Just a few days ago, Wildlife Works and thousands of intrigued fans were eagerly following the recovery of a mange-infested canine. Some suspected it was a coyote, while others thought its calm demeanor pointed to a domestic dog. Unfortunately, something shocking happened on the evening of Wednesday, January 26th before the animal’s DNA results could be revealed.
In a since-deleted Facebook post, Wildlife Works announced that the animal they were treating had escaped the facility. A staff member arrived on Thursday morning to find the animal had escaped its cage and left quite a mess behind.
Wildlife Works never expected this outcome, as the animal had been docile while undergoing treatment. He had to chew through window sealing and a screen in order to flee.
“He never acted aggressive or distressed, and there had been no evidence of escape attempts.”
Obviously, the people who just wanted to help this poor animal are heartbroken by the escape. On the bright side, he did receive food and care for at least a week.
“We had him for about a week, during which time he ate nutritious food and received treatment for his mange and secondary infections. We can only guess he was starting to feel somewhat better and decided it was time to go.”
The staff hasn’t given up on this guy, and they’re currently trying to track him and lure him back.
This Is No One’s Ideal Outcome
Baffled and heartbroken, Wildlife Works emphasize that they only ever intended to help the poor animal.
“Hopefully those of you who know Wildlife Works know this is NOT [our] standard of care, and will understand how devastated we are — not just for ourselves but for that poor creature out there in the cold again struggling to survive.”
Sadly, many people felt the need to blame and criticize the organization, which ultimately resulted in them deleting the post, replacing it with this message:
“Many thanks to all the folks who reached out to us with messages of love and support. It far outweighed the nastiness and naysayers. Rest assured we have learned a lot from this experience and will be better prepared in the future.”
The DNA results still haven’t come back, but this escape attempt does make it seem like we’re dealing with a coyote.
Original Post From 1/26/22 Below:
When Christina Eyth found paw prints outside her Pennsylvania home, she followed them to find an emaciated animal with terrible mange. Mange, a skin condition caused by burrowing mites, can make an infected animal look unrecognizable.
This particular animal looked sort of dog-like, but she really couldn’t tell what she was looking at. All Eyth knew was that the poor, shivering animal needed saving.
Eyth successfully lured the animal into her basement, where she kept it until a local foster-based rescue, TJ’s Rescue Hideaway, could come to pick it up.
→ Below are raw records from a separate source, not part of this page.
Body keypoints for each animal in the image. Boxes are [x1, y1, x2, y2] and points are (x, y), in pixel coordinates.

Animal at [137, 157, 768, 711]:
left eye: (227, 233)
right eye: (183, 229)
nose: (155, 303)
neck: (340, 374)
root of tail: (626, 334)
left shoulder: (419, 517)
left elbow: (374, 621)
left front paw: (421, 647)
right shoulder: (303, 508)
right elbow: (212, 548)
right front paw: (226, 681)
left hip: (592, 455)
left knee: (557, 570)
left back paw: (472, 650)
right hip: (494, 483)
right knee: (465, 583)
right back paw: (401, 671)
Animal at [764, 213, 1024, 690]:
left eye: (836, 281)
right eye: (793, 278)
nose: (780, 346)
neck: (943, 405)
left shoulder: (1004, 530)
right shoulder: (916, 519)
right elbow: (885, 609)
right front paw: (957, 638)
No matter what this animal turned out to be, Eyth just knew it needed help. She told NBC News:
“I peeked outside the door, and that’s whenever I noticed the animal on my left-hand side, and it was so scared and so cold and shivering. All I could think about is ‘This animal needs help.’”
Dog Or Coyote?
After retrieving the animal, TJ’s Rescue Hideaway scanned it for a microchip. No luck. Still baffled by the animal’s appearance, the rescue then transported it to Wildlife Works, a rehab for wild animals.
Wildlife Works began treating the pup right away for its skin condition. Morgan Barron, one of the organization’s rehabilitators, said:
“They transported it here, it got here, and I’m like, I honestly can’t say definitively what it is. But, to err on the side of caution, since they can carry rabies and since it might be a coyote, we can keep it here, get genetic testing done and go from there.”
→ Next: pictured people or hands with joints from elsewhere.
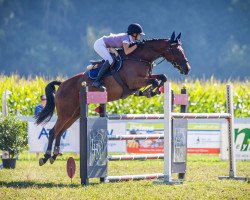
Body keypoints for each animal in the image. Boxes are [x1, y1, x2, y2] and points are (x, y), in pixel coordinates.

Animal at [35, 31, 191, 166]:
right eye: (177, 50)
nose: (187, 68)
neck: (140, 57)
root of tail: (62, 84)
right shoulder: (134, 81)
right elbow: (155, 80)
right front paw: (149, 91)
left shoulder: (144, 78)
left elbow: (162, 77)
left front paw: (150, 92)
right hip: (66, 112)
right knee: (53, 131)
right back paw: (46, 157)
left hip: (74, 114)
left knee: (60, 132)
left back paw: (54, 155)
Obviously, this little guy really resembles a coyote, but he’s also got the temperament of a domestic animal. Plus, as many have pointed out, look at those puppy-like eyes!
“Behavior-wise he’s very timid, very scared, and not aggressive at all which, his behavior makes me lean towards dog,” Barron said.
The organization sent a DNA sample out to determine “what exactly he is.” The results will take 2-4 weeks to come back, and they’re still eagerly awaiting the answers.
If you’re also super curious about the answer, Wildlife Works advised via their Facebook page:
“Please be patient with us as we wait for the results with you. We will share the results with everyone as soon as we get them!”